**Listed entries:**
## Start
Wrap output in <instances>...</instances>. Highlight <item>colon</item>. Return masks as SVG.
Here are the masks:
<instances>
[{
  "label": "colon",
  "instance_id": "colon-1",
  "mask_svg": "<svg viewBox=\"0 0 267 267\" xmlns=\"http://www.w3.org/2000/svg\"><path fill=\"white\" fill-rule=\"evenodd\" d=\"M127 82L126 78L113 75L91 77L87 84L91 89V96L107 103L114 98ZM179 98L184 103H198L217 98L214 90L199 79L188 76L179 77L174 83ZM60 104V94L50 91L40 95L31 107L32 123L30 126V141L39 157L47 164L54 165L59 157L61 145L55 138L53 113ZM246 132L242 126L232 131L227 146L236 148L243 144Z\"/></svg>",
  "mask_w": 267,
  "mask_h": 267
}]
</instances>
## End
## Start
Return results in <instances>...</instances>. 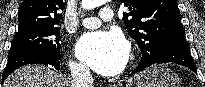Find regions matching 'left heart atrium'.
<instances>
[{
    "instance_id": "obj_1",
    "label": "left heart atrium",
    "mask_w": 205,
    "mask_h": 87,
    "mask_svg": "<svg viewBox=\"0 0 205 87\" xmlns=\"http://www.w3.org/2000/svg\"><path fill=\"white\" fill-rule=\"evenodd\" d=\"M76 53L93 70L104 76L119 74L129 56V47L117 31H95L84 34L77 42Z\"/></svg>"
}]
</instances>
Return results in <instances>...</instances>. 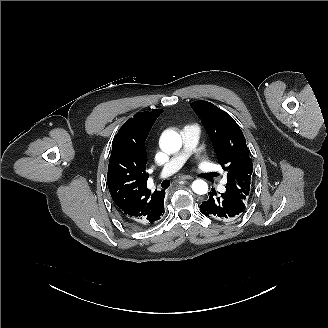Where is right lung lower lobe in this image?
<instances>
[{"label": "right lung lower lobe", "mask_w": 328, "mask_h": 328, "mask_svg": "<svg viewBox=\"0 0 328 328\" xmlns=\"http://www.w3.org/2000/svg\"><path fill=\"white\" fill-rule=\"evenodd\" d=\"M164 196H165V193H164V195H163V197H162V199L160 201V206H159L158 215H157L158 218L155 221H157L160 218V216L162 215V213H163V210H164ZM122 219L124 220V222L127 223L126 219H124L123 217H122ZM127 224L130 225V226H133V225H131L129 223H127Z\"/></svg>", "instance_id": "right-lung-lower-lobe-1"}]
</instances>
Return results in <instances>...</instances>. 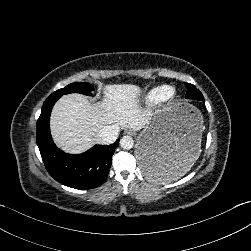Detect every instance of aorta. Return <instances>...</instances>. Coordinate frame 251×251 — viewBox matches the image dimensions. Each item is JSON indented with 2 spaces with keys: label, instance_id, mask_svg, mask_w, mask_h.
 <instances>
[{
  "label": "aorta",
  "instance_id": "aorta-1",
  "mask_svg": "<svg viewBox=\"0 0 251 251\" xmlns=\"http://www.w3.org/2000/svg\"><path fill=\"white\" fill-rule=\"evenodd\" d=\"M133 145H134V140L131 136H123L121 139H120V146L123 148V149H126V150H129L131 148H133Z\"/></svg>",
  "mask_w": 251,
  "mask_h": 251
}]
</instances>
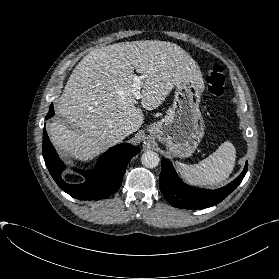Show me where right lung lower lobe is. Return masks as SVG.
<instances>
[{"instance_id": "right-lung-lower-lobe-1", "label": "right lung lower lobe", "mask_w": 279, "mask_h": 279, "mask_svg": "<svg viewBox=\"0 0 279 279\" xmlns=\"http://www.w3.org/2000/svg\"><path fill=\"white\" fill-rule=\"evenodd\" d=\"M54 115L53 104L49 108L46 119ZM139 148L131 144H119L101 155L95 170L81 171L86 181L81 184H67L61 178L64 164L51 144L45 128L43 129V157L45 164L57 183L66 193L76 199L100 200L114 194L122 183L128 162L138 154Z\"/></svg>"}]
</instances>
## End
**Problem details:**
Please state how many lines of the material above contain the string "colon", giving only the number.

**Answer to the task:**
3